Problems to solve:
1 - Name every organization mentioned in the article about Komodor.
2 - According to the article about Komodor, why does Komodor constantly fetch data?
3 - Carry on the article about Komodor from its last sentence.

Study text:
Komodor, an Israeli startup offering troubleshooting for automation software Kubernetes, has raised $21 million in funding as it emerges from stealth.
The startup provides a platform companies using Kubernetes, promising smoother troubleshooting.
Kubernetes is the popular open-source container orchestration software originally designed and promoted by Google, but now managed by the Cloud Native Computing Foundation. In 2017, 54% of Fortune 100 companies were estimated to be using the software. Although widely adopted, Kubernetes is famously complex, and issues can be complicated to fix, according to Komodor CEO Ben Ofiri.
“Up until recently R&D in companies used to be one big piece of code, a monolith, which meant in to change it you had to release a new version every time,” Ofiri said. “Kubernetes helps dev-ops maintain various micro-services which are easier to manage, but if the system goes down you need to be an expert to solve the problem. Komodor solves the issue by constantly fetching data so we can locate precisely what the problem is to reduce troubleshooting times.”

Dataset entries:
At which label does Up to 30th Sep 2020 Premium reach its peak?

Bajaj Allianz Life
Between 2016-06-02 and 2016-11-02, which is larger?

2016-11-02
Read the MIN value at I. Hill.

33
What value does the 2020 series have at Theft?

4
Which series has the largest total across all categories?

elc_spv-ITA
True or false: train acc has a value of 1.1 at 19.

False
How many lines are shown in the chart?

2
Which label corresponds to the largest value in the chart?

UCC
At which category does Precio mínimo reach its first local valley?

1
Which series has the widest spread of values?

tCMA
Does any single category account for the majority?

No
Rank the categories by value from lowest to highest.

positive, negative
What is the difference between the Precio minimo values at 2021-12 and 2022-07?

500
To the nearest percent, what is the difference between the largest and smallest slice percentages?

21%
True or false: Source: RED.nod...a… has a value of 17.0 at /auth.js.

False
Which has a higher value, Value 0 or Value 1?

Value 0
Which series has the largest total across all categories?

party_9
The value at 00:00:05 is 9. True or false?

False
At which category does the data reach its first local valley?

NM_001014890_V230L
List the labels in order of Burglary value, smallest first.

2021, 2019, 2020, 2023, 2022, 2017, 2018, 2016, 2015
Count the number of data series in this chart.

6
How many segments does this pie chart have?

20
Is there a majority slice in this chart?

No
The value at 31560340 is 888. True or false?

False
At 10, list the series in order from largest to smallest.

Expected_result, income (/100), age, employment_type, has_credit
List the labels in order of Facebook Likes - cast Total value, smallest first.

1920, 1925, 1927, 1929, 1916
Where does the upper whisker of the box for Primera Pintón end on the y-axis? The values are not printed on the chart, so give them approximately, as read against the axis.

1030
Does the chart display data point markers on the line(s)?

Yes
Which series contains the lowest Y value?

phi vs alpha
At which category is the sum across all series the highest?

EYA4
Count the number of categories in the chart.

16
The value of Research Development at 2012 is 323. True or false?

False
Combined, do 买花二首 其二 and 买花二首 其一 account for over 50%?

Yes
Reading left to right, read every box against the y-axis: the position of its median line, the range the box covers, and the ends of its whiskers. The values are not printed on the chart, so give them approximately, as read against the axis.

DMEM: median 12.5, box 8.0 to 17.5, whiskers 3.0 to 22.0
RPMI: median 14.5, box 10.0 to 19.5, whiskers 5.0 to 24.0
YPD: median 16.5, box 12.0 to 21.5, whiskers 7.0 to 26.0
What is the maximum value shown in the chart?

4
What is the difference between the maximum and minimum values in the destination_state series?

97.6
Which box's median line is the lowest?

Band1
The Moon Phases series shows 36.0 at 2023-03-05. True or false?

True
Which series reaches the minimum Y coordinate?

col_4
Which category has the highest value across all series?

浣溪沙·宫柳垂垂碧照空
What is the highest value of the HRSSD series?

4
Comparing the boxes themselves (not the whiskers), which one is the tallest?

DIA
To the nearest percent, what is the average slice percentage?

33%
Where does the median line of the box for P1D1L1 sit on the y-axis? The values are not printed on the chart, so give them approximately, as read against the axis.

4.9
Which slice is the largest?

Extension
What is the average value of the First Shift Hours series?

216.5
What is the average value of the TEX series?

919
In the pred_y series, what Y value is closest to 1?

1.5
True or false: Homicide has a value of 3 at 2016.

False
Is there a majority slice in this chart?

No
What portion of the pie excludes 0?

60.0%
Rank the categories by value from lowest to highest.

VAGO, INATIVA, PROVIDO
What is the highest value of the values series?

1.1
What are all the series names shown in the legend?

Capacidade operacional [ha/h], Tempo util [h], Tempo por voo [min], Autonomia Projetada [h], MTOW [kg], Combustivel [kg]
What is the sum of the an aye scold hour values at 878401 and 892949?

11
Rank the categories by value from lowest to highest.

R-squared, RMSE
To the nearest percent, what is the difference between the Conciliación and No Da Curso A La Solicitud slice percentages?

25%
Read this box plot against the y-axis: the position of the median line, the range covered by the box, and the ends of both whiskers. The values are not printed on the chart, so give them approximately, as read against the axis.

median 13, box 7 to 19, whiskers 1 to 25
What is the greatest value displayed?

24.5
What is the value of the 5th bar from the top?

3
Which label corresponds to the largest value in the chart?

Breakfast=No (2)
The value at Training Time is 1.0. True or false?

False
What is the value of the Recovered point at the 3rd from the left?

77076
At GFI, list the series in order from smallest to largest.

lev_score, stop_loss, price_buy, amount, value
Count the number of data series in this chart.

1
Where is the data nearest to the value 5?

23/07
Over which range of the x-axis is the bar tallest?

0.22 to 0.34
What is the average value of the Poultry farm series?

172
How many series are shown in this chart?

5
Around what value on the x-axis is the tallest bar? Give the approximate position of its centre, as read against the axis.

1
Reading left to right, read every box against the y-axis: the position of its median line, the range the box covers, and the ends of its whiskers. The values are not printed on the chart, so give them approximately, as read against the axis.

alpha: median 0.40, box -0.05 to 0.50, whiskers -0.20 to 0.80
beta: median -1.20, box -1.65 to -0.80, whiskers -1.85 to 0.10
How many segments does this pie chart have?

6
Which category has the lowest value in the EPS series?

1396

Task responses:
1 - Komodor, Google, and the Cloud Native Computing Foundation.

2 - Komodor constantly fetches data so that it can locate precisely what the problem is. This reduces troubleshooting times for companies whose Kubernetes systems go down.

3 -
The company’s Series A was led by Accel as the business comes out of stealth alongside angel investments from GitHub CTO Jason Warner, Atlassian CTO Sri Viswanath, and Synk cofounder Danny Grander. Komodor previously raised $4 million in seed funding from NFX Capital and Pitango Venture Capital.
Funding will go towards tripling the company’s current 15 staff count and developing new products.
“Kubernetes is a trend we have been following for a while and it’s becoming uncommon to hear of companies not using it,” Seth Pierrepoint, partner at Accel, told Insider. “Software engineers using the system don’t have the skill set to do the detective work when things go wrong but Komodor abstracts away a lot of that complexity.”